== TASK DATA ==
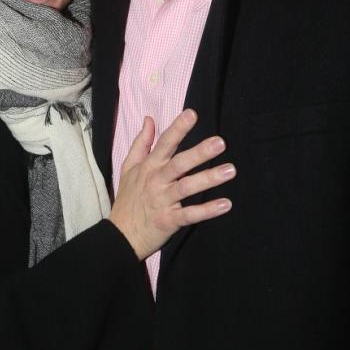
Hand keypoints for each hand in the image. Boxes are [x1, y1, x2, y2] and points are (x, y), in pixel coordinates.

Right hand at [109, 110, 234, 260]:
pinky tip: (226, 204)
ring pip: (187, 187)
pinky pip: (190, 214)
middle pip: (179, 164)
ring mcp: (163, 201)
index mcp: (149, 167)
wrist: (120, 236)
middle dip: (199, 152)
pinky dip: (207, 210)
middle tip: (220, 142)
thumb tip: (149, 119)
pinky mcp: (169, 221)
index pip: (164, 143)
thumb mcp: (128, 167)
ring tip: (230, 170)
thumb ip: (141, 143)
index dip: (178, 128)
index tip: (192, 114)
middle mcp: (156, 181)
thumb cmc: (128, 199)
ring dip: (209, 179)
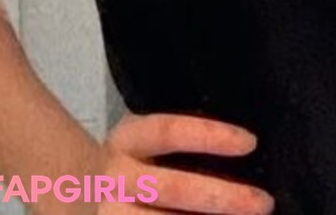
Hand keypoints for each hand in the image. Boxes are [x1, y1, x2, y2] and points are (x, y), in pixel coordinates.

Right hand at [84, 112, 273, 214]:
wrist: (73, 192)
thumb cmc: (128, 166)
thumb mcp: (141, 145)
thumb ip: (177, 149)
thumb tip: (246, 155)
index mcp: (127, 140)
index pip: (168, 131)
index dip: (209, 136)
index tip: (250, 143)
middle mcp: (114, 178)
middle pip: (172, 188)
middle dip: (221, 197)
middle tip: (263, 203)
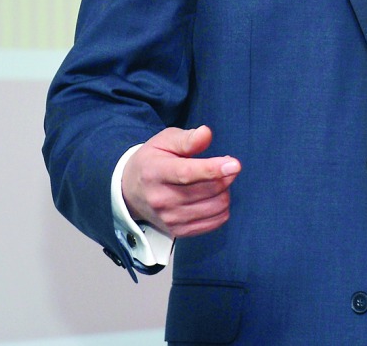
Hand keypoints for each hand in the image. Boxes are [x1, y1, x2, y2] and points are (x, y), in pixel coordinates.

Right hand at [122, 125, 241, 238]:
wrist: (131, 191)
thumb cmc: (153, 160)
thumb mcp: (164, 141)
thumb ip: (187, 138)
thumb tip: (206, 134)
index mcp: (155, 172)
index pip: (187, 174)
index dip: (213, 170)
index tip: (235, 164)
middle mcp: (161, 199)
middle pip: (207, 191)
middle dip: (225, 176)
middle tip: (225, 165)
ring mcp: (170, 218)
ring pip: (216, 207)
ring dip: (225, 191)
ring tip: (217, 180)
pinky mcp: (179, 231)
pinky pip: (215, 222)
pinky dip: (222, 208)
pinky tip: (213, 196)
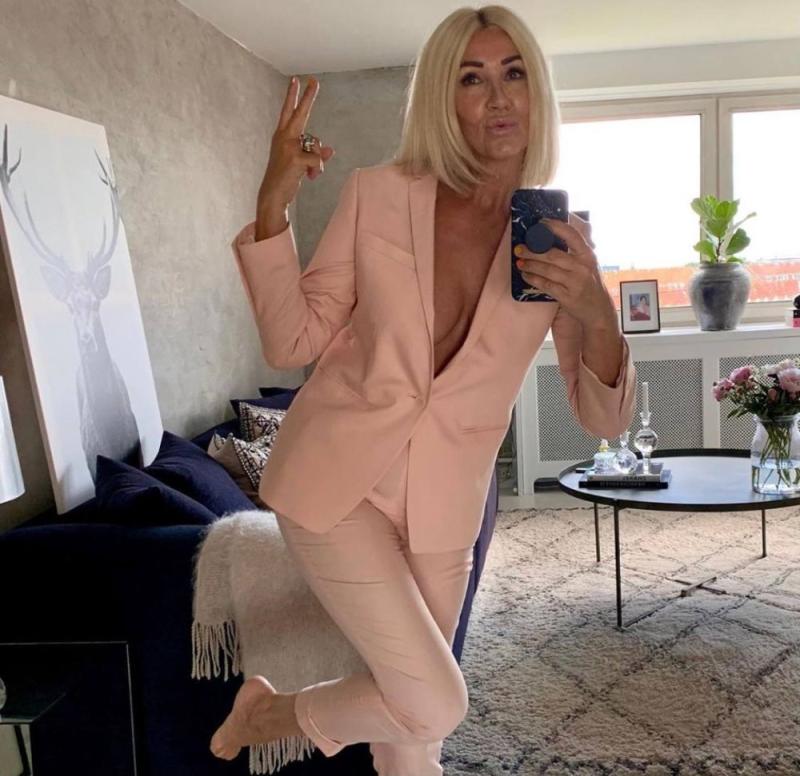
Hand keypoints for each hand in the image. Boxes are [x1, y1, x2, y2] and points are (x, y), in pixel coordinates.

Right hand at [256, 76, 335, 214]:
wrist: (273, 195)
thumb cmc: (285, 178)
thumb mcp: (300, 163)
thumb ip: (314, 153)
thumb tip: (330, 150)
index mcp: (281, 136)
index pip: (287, 111)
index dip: (292, 96)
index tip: (296, 80)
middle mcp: (283, 137)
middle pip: (299, 113)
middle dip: (308, 97)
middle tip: (314, 81)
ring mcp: (288, 146)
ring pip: (316, 144)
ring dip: (317, 160)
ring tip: (309, 173)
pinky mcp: (295, 158)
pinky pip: (318, 160)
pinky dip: (318, 170)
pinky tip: (310, 178)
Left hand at [514, 212, 615, 327]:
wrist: (598, 309)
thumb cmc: (590, 283)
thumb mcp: (589, 264)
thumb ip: (577, 251)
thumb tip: (555, 233)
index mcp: (588, 254)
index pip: (572, 235)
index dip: (555, 226)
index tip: (541, 222)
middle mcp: (582, 267)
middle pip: (553, 255)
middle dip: (533, 250)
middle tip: (519, 248)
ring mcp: (575, 282)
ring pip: (547, 270)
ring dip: (530, 265)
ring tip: (520, 262)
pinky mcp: (567, 296)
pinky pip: (546, 285)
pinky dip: (533, 279)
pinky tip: (525, 276)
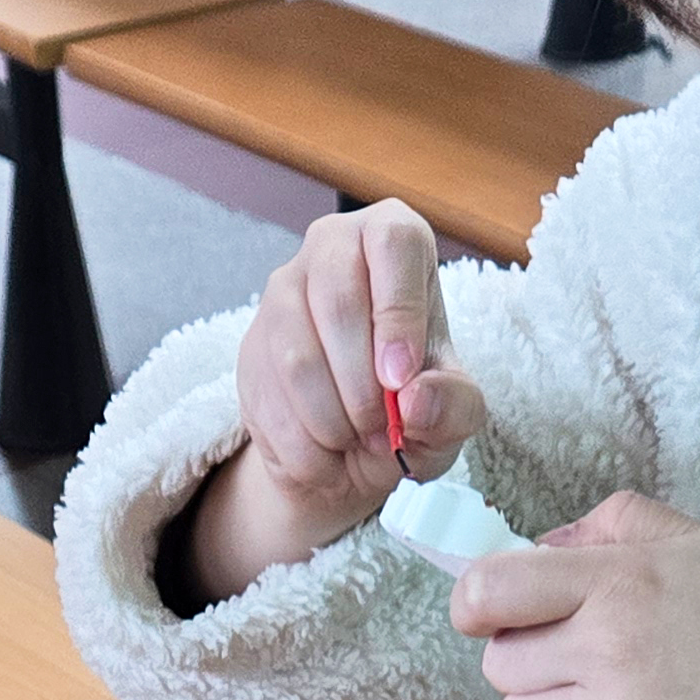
===
=== YOUR INSTRUCTIONS ===
Omit the pictures. Write out exactly the lines from the one containing "thumb ip: (314, 153)" through the last line of the entries, both of them included.

=== EXERCISE ANSWER ===
thumb ip: (314, 153)
thumb tip: (330, 150)
index mcp: (281, 136)
index pip: (287, 111)
index dip: (292, 96)
index tip: (296, 80)
middle mcp: (283, 137)
middle pip: (299, 113)
middle dip: (308, 97)
middle tip: (314, 81)
ring mcp: (288, 146)
ring pip: (316, 144)
ring dip: (317, 160)
ring tip: (309, 173)
pinky mcp: (295, 158)
pinky pip: (318, 160)
pinky dip: (318, 170)
pinky tip: (310, 178)
Left hand at [514, 212, 615, 327]:
wrist: (598, 309)
thumb cmc: (590, 283)
thumb mcp: (589, 264)
thumb ip: (577, 251)
thumb tip: (555, 233)
index mcp: (588, 254)
index pip: (572, 235)
index dip: (555, 226)
index tip: (541, 222)
middle mcp: (582, 267)
middle pip: (553, 255)
middle dip: (533, 250)
middle tip: (519, 248)
ring mcp: (575, 282)
ring pip: (547, 270)
ring dip: (530, 265)
ring tip: (520, 262)
pinky mcp: (567, 296)
pinky pip: (546, 285)
pinky dip: (533, 279)
pinky tip: (525, 276)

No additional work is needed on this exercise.